Extracted text –
But to argue for military intervention on political grounds -- to believe that it would have been right for the United States to side with a Bosnian state based on citizenship and multiethnicity against a Serb nationalism based on blood, or to finally finish off Milosevic in Kosovo -- is not the same as to promote military intervention on humanitarian grounds. That will always be a contradiction in terms. It is a perversion of humanitarianism, which must be either neutral or nothing. Today there is an increasing reevaluation, and even repudiation, of neutrality by all the mainline organizations, from UN specialized agencies to the principal NGOS. Only MSF still stands partly aloof. Among the ranks of this organization, which invented the terms of contemporary humanitarianism, there are those who side with the trend, but also others who believe that the moral coherence of their views depends on distancing themselves from the humanitarian mainstream. MSF has never claimed to hold monopoly over the right to bring assistance. The group is more than willing to stipulate that, in the contemporary context, it may be right or even unavoidable for nations to undertake humanitarian missions that will in no sense be either neutral or impartial. Nonetheless, MSF remains persuaded that for humanitarianism to do what it is pledged to do responsibly, it must function independently.

Work instructions –
1. In the passage on humanitarian neutrality, which organization still stands partly aloof from the reevaluation of neutrality?
2. Continue the passage on humanitarian neutrality from its last sentence.

Recorded information –
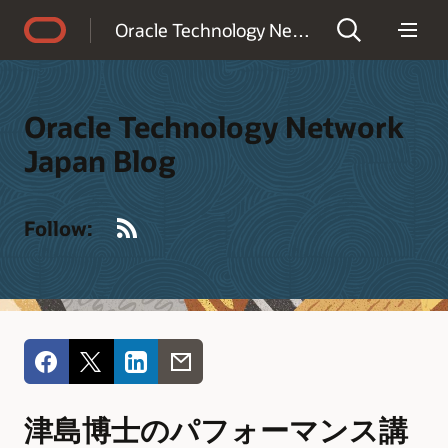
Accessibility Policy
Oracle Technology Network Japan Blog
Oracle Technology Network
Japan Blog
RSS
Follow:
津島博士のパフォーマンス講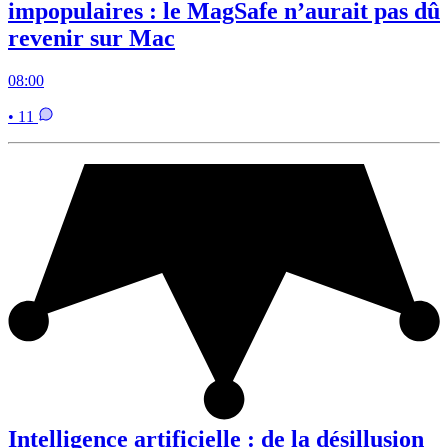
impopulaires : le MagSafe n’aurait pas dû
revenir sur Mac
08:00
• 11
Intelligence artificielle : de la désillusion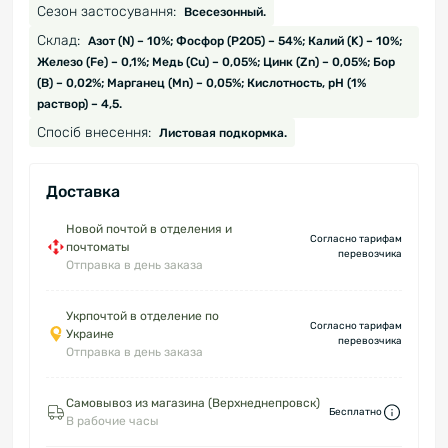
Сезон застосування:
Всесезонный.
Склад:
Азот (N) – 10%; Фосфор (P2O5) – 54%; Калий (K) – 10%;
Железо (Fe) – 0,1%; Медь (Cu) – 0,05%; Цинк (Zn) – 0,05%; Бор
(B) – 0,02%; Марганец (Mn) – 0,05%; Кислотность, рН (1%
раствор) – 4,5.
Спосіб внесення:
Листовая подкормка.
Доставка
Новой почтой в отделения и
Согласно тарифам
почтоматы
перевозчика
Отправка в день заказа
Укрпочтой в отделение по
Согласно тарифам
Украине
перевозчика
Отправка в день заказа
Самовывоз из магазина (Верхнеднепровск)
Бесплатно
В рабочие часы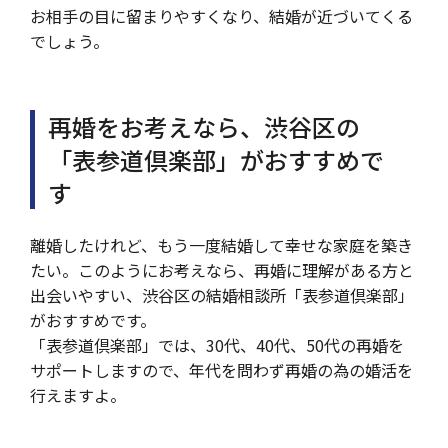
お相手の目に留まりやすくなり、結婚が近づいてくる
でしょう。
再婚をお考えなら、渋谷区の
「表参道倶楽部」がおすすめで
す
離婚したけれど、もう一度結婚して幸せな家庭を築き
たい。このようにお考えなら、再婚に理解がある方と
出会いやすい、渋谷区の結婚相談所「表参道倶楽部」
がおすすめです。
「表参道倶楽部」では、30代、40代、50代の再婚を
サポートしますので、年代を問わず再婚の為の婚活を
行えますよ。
--
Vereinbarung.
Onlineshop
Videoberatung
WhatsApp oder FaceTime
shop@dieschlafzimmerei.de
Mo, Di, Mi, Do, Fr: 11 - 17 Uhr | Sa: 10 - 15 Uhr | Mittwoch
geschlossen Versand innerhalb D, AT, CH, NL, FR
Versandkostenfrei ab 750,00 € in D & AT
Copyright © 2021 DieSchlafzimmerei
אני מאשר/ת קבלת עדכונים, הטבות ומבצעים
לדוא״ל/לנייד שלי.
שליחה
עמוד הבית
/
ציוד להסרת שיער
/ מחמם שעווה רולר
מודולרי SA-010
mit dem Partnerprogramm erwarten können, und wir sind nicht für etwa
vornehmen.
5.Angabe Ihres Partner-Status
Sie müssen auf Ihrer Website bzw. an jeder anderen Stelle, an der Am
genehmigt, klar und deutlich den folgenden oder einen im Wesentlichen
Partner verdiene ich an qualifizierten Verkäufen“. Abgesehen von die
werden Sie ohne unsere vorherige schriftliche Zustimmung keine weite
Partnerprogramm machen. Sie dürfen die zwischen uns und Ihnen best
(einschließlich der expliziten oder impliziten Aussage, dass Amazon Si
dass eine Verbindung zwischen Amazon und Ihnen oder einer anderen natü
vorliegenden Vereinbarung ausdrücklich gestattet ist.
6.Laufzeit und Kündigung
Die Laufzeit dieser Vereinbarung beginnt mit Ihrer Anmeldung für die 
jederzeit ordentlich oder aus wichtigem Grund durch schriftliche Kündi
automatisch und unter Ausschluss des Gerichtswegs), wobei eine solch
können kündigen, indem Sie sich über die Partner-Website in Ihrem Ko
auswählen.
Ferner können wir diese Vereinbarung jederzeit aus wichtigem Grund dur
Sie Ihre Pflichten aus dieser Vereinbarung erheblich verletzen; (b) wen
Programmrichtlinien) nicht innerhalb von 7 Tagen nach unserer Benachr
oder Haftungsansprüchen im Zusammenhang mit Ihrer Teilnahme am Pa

Expected responses –
1. MSF

2.
It is anything but clear that the world is a more just or peaceful place than it was at the beginning of the so-called human rights revolution. In most cases, humanitarianism is best advised to focus on saving lives, whatever the compromises it has to make along the way. Let it tend to the victims and remind the luckier corner of the world of the incalculable suffering, misery, and grief that literally billions of people feel every day of their lives. That would be accomplishment enough. Must humanitarians, whether out of despair, conformity to intellectual and moral fashion, or groundless hope, insist on trying to be the Archimedean lever for perpetual peace, the universal rule of law, or, in Oxfam's more modest formulation, the creation of a fairer world?
The tragedy of humanitarianism may be that for all its failings and limitations, it represents what is decent in an indecent world. Its core assumptions -- solidarity, a fundamental sympathy for victims, and an antipathy for oppressors and exploiters -- represent those rare moments of grace when we are at our best. So many people, including relief workers, now speak of "mere" charity, "mere" humanitarianism -- as if coping with a dishonorable world justly, and a cruel world with kindness, were not honor enough. Instead, a serious, wonderful, and limited idea has become a catchall for the thwarted aspirations of our age. And few seem to notice, and fewer still to care, about what is being lost.